The team, who will be heading to an awards ceremony at Buckingham Palace, was recognised for the culmination of ten years work — essentially redesigning the way the fashion industry works in a bid to make it truly sustainable.

Through improved design and technology, Rapanui — which powers its Freshwater factory with renewable energy — applies circular economy principles at every stage of production.

Currently, more than 100 billion items of clothing are made every year, but a truck full of textiles is burned or buried every second — and Rapanui aims to make such waste a thing of the past

The linear clothing industry, which takes resources and creates waste, is expected to triple by 2050.

In a bid to combat that linear economy, Teemill t-shirts are designed and manufactured to be remade and reused.
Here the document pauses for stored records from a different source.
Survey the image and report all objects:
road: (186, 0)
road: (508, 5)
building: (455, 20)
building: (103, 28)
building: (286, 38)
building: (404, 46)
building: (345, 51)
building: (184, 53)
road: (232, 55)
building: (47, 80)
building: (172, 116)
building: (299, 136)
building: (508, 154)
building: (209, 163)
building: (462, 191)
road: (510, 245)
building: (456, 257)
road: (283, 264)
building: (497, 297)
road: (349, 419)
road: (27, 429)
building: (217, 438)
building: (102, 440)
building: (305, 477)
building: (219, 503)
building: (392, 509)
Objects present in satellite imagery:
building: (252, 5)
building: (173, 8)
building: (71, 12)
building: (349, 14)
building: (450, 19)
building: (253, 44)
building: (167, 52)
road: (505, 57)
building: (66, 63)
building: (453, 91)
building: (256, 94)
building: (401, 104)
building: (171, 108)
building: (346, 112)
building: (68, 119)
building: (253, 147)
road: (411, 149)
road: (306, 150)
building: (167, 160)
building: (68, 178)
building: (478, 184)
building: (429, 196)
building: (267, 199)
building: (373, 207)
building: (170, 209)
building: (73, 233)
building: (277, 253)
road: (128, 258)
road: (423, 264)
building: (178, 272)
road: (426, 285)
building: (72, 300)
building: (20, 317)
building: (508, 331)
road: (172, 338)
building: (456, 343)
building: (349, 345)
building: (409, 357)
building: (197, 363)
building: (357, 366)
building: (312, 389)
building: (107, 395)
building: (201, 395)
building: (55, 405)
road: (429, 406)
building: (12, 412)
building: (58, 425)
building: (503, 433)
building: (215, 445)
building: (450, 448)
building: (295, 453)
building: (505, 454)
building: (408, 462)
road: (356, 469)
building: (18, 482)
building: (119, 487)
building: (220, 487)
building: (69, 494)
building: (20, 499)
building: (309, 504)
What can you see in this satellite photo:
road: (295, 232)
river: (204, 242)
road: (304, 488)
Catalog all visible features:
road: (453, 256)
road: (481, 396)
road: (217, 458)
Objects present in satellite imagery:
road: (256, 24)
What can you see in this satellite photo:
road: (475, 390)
Customers are urged to adopt those practices with money off future purchases.

Martin Drake-Knight, co-founder of Rapanui and Teemill Tech, said: "Slowing down fast fashion won't fix it, but when we took material people normally throw away at the end and make new products from it at the start, it changed everything.

"What is needed is the technology to make the reverse logistics of fashion possible and economical.

"That’s exactly what we’ve done."

Celebrities who have backed their work include supermodel Kate Moss and Dr Who and The Thick of It actor Peter Capaldi.